Beautiful Minds: The parallel lives of great apes and dolphins
(Maddelan Beartzi and Craig Stanford, 351pp)
Great topic, not a particularly distinguished execution. Since I am not as familiar with the cetacean side of this ace double, I read that part with more interest, and did learn some interesting facts about the social/cultural diversity of dolphins. The layout of the book (very small pages, maybe 500 words/per) underscores how little there is here. The text is about what you'd expect from watching a Nature TV show, except there's no pictures, and at times, the language switches into technical jargon without any good explanation. Even though Harvard University Press has published many primatology classics (Frans De Waal and Jane Goodall, e.g.), this book is mediocre. About the time I was to make the transition to papa-hood, I bought Parenting for Primates, a book too weak (in part because of its focus on the psychoanalytical) to finish.

Tuesday, August 12, 2008

Proust was a neuroscientist
(Jonah Lehrer, 9;26)
The conceit of this collection of essays is that modernist artists anticipated important neuroscientific findings, and that reading their work can shed light on the newest experimental insights into the brain/mind. I found the pieces about the writers were the best and the ones on musicians were the weakest. Besides Proust, Virginia Woolf, Gertrude Stein and George Eliot, I also savored the piece on Auguste Escoffier, the architect of French cuisine.

Sunday, August 10, 2008

The 100 best vacations to enrich your life
(Pam Grout, 288pp)
Worth a skim, but mostly PR about various educational/craft-oriented camps. Useful as an initial guide, but not likely to provide the full skinny on which places live up to the promise.

Friday, August 08, 2008

Team of Rivals
(Doris Kearns Godwin, 9:29)
Great account of Lincoln's sudden rise to the Presidency, how his cabinet members all assumed they were his superior, and how he managed to harness their skills in spite of their failure to esteem him initially. I now want to read Lincoln's correspondence, since his wit sparkled in the quotes throughout.

Thursday, August 07, 2008

IDEO Method Cards

Don't know what to say about these. Great packaging of ideas, but not very hearty for nibbling on.
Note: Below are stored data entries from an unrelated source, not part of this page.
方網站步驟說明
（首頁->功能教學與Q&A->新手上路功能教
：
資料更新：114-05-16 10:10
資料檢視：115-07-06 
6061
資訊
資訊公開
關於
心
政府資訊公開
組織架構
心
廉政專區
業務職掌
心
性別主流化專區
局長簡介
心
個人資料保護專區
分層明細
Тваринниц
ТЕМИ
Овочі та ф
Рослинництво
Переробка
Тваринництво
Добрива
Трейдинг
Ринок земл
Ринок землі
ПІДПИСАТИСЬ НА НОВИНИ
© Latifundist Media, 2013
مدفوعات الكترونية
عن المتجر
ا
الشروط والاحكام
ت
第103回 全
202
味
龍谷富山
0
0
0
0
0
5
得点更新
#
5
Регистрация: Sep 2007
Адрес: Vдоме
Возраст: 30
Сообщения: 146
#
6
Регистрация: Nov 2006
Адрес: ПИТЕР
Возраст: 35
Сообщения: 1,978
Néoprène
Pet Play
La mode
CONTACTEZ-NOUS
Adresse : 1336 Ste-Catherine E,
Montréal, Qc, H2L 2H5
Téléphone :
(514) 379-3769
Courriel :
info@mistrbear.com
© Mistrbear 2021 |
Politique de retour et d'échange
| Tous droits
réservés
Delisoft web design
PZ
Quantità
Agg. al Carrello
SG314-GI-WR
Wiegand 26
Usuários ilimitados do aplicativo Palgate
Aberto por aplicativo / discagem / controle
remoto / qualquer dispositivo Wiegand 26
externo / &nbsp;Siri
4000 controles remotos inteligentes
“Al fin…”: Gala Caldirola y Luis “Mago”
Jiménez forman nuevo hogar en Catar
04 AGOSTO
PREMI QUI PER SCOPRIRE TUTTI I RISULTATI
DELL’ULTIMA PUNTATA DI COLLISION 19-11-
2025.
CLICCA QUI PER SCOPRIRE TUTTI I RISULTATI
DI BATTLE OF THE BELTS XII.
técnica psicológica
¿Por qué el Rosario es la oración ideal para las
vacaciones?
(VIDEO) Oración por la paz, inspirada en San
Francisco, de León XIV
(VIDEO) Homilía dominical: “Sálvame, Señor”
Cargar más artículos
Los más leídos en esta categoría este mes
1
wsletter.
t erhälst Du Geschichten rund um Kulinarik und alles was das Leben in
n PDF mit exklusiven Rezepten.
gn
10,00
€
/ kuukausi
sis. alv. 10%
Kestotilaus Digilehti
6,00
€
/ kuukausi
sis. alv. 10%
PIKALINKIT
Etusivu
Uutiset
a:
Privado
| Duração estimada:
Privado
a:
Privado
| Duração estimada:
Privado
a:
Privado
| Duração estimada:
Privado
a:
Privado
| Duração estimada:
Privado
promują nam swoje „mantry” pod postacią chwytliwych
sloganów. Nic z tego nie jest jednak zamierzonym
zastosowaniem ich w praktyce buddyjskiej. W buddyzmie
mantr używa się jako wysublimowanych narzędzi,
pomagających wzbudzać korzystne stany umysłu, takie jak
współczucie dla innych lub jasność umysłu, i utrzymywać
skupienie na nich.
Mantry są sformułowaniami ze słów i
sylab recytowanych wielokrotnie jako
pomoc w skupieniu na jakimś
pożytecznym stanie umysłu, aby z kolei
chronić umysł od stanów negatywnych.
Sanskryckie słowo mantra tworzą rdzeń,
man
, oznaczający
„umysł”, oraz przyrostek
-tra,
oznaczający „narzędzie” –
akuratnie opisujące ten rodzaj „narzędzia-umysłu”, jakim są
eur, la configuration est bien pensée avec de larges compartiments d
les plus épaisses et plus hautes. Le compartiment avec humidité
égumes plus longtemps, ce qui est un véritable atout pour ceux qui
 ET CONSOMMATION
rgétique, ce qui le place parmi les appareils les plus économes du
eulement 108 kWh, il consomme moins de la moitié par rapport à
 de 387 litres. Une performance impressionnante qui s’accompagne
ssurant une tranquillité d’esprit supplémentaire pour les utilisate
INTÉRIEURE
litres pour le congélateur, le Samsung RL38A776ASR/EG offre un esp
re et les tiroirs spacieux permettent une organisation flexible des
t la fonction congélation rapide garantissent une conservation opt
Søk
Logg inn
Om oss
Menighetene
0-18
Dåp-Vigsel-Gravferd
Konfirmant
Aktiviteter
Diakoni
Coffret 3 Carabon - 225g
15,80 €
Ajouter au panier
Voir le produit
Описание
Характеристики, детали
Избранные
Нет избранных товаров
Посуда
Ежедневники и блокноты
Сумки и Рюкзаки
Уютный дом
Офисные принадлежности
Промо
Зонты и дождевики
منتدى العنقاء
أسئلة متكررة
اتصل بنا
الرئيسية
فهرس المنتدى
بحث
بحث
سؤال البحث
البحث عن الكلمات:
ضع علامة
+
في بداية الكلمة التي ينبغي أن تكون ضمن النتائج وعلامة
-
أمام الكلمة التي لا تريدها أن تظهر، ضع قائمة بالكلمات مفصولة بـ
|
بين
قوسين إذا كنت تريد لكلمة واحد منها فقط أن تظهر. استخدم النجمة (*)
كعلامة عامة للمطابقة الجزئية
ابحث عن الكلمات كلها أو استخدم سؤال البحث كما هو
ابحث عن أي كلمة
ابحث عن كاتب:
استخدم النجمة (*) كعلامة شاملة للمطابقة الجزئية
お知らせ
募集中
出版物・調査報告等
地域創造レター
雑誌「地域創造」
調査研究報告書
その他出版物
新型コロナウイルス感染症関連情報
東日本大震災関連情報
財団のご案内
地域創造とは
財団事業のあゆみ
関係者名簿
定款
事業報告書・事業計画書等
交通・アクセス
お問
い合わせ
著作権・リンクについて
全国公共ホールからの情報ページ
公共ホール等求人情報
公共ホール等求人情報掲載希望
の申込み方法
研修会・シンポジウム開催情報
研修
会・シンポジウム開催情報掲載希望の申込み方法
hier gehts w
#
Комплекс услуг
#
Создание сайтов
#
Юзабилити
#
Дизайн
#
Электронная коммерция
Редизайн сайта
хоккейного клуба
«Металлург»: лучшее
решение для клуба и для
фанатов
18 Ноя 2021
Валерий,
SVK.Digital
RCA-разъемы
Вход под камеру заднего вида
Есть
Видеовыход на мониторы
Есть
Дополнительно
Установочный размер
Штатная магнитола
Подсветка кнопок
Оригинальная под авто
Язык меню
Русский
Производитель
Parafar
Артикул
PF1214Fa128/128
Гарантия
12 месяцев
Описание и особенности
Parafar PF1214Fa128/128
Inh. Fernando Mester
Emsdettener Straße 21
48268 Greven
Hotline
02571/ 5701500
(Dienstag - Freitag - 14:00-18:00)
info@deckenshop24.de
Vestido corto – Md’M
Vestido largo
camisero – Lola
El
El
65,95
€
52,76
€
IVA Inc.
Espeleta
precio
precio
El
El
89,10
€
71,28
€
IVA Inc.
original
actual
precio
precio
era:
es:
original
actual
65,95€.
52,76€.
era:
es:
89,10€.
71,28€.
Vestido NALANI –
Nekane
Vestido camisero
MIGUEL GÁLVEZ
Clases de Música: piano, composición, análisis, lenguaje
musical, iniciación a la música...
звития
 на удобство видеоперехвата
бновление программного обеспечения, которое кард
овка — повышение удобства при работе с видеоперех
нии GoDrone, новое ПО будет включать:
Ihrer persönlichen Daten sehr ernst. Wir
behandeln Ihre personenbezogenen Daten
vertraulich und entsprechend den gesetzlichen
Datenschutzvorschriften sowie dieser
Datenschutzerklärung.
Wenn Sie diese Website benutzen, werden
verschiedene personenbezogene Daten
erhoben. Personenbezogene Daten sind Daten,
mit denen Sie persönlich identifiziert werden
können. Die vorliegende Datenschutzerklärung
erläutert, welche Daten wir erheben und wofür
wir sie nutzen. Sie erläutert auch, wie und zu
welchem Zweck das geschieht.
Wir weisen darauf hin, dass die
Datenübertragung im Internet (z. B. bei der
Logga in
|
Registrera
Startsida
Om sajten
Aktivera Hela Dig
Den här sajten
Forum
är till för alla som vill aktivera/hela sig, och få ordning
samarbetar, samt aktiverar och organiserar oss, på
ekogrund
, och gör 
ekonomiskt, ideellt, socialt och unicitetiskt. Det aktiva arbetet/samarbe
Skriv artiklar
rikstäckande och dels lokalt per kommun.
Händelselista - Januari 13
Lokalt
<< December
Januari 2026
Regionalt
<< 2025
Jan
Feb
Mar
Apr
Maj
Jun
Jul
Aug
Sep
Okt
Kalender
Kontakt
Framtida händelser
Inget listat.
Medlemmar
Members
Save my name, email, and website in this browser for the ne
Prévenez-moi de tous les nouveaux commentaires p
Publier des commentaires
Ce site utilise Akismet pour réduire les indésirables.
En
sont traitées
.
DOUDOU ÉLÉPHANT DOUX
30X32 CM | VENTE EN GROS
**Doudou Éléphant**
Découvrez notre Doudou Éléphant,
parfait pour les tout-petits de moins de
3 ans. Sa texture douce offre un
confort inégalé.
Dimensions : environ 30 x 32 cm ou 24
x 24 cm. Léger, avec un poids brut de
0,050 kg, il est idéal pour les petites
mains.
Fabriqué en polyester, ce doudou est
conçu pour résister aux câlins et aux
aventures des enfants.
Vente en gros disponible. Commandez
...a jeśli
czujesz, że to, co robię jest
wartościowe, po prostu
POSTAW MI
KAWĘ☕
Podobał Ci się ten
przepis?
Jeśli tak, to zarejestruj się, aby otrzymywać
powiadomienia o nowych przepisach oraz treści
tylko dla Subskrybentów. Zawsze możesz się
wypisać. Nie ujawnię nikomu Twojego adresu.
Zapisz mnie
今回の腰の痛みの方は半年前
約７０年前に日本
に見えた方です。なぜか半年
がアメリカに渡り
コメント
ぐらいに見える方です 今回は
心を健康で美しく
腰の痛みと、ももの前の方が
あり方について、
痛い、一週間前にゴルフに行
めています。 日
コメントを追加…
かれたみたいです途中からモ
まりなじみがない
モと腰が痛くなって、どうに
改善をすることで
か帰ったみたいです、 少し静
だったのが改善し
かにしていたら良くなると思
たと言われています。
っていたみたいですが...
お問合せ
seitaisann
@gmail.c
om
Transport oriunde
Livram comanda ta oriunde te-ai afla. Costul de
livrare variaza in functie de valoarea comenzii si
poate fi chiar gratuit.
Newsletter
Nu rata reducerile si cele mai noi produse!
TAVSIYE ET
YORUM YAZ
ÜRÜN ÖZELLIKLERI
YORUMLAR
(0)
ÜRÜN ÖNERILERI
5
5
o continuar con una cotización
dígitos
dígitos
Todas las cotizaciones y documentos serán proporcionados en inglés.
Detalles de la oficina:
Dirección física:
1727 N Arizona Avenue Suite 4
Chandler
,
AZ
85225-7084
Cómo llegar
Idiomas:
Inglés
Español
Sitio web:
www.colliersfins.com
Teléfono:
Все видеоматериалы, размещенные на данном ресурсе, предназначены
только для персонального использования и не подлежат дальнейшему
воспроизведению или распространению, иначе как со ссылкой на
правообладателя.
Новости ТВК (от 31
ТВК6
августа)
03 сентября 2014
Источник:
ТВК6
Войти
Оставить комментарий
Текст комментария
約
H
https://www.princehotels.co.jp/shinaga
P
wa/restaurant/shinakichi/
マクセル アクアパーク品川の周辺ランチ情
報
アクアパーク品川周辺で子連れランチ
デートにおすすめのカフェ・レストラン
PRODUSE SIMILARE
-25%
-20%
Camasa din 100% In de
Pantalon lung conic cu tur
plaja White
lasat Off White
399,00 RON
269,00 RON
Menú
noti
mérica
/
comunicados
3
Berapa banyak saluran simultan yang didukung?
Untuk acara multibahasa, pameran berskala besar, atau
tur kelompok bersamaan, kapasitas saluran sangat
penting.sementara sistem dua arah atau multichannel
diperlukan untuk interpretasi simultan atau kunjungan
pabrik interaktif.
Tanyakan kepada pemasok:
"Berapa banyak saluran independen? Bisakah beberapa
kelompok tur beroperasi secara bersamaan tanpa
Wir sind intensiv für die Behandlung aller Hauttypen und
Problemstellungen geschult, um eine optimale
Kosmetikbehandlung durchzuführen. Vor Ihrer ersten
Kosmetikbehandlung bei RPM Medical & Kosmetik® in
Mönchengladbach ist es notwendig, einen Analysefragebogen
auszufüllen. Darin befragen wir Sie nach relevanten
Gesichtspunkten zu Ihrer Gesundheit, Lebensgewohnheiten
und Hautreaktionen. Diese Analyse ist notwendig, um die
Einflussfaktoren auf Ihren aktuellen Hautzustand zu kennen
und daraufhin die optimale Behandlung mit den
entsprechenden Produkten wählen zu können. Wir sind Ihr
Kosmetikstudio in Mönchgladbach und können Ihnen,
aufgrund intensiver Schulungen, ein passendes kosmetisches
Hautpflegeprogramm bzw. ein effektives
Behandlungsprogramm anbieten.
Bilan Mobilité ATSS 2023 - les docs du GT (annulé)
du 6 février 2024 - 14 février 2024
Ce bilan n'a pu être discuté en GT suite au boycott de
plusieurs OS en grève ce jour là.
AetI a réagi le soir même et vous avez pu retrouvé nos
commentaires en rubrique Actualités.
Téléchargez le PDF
Wednesday, August 06, 2008

Unaccustomed Earth
(Jhumpa Lahiri, 10:08)
Fine stories, woven together with sufficient art to be nearly a novel.

Friday, August 01, 2008

Shakespeare: The Seven Major Tragedies
(Harold Bloom, 9:24)
Bloom lectures extemporaneously here, and it's somewhat stimulating to hear him rhapsodize about Shakes. He imposes some pretty arbitrary (read: Freudian) mappings, for example, that Hamlet may have been Claudius' son, and that Brutus was widely reputed among the Romans to be Caesar's offspring. I have to confess, yet again, that I'm a Miltonist, born a generation too late to love Will most.